● EXERCISE PROMPT
Copy, exactly as written, the lines that begin at the one containing "Commission Paolo Gentiloni, Commissioner" and end at the one containing "También ofrece protección". Skip any pictures in the data below.

▽

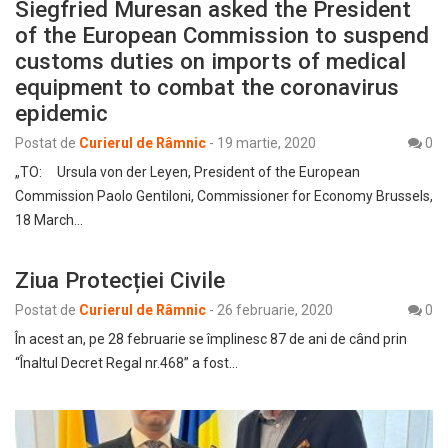
Siegfried Muresan asked the President
of the European Commission to suspend
customs duties on imports of medical
equipment to combat the coronavirus
epidemic
Postat de
Curierul de Râmnic
-
19 martie, 2020
0
„TO: Ursula von der Leyen, President of the European
Commission Paolo Gentiloni, Commissioner for Economy Brussels,
18 March…
Ziua Protecției Civile
Postat de
Curierul de Râmnic
-
26 februarie, 2020
0
În acest an, pe 28 februarie se împlinesc 87 de ani de când prin
“Înaltul Decret Regal nr.468” a fost…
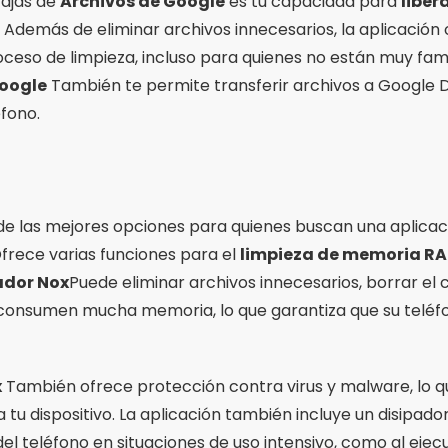
tajas de
Archivos de Google
es tu capacidad para
liber
 Además de eliminar archivos innecesarios, la aplicación 
 proceso de limpieza, incluso para quienes no están muy fam
Google
También te permite transferir archivos a Google Dr
fono.
de las mejores opciones para quienes buscan una aplica
frece varias funciones para el
limpieza de memoria R
ador Nox
Puede eliminar archivos innecesarios, borrar el
consumen mucha memoria, lo que garantiza que su teléf
x
También ofrece protección contra virus y malware, lo 
a tu dispositivo. La aplicación también incluye un disipad
el teléfono en situaciones de uso intensivo, como al ejec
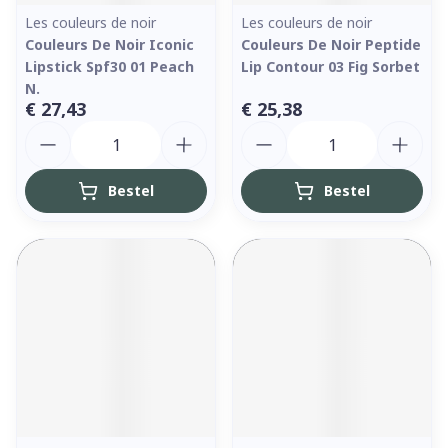
Les couleurs de noir
Les couleurs de noir
Couleurs De Noir Iconic
Couleurs De Noir Peptide
Lipstick Spf30 01 Peach
Lip Contour 03 Fig Sorbet
N.
€ 27,43
€ 25,38
Aantal
Aantal
Bestel
Bestel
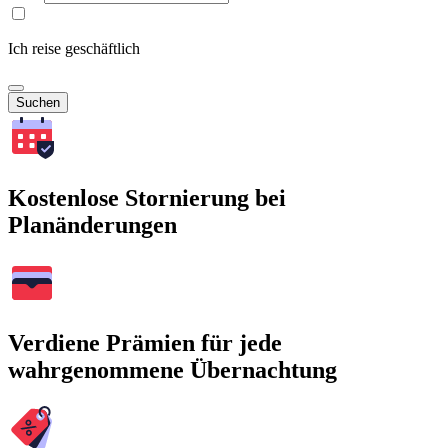
Ich reise geschäftlich
Suchen
Kostenlose Stornierung bei
Planänderungen
Verdiene Prämien für jede
wahrgenommene Übernachtung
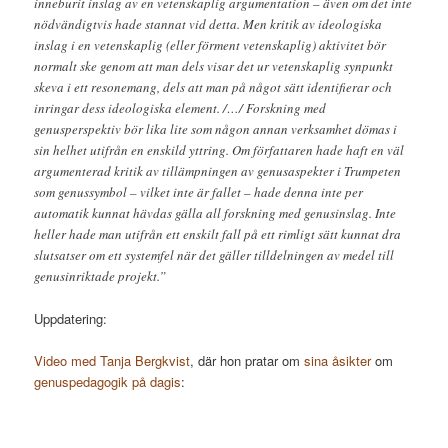
inneburit inslag av en vetenskaplig argumentation – även om det inte
nödvändigtvis hade stannat vid detta. Men kritik av ideologiska
inslag i en vetenskaplig (eller förment vetenskaplig) aktivitet bör
normalt ske genom att man dels visar det ur vetenskaplig synpunkt
skeva i ett resonemang, dels att man på något sätt identifierar och
inringar dess ideologiska element. /…/ Forskning med
genusperspektiv bör lika lite som någon annan verksamhet dömas i
sin helhet utifrån en enskild yttring. Om författaren hade haft en väl
argumenterad kritik av tillämpningen av genusaspekter i Trumpeten
som genussymbol – vilket inte är fallet – hade denna inte per
automatik kunnat hävdas gälla all forskning med genusinslag. Inte
heller hade man utifrån ett enskilt fall på ett rimligt sätt kunnat dra
slutsatser om ett systemfel när det gäller tilldelningen av medel till
genusinriktade projekt.”
Uppdatering:
Video med Tanja Bergkvist
, där hon pratar om
sina åsikter
om
genuspedagogik på dagis
:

△

● SOLUTION TO THIS TASK
Commission Paolo Gentiloni, Commissioner for Economy Brussels,
18 March…
Ziua Protecției Civile
Postat de
Curierul de Râmnic
-
26 februarie, 2020
0
În acest an, pe 28 februarie se împlinesc 87 de ani de când prin
“Înaltul Decret Regal nr.468” a fost…
tajas de
Archivos de Google
es tu capacidad para
liber
 Además de eliminar archivos innecesarios, la aplicación 
 proceso de limpieza, incluso para quienes no están muy fam
Google
También te permite transferir archivos a Google Dr
fono.
de las mejores opciones para quienes buscan una aplica
frece varias funciones para el
limpieza de memoria R
ador Nox
Puede eliminar archivos innecesarios, borrar el
consumen mucha memoria, lo que garantiza que su teléf
x
También ofrece protección contra virus y malware, lo 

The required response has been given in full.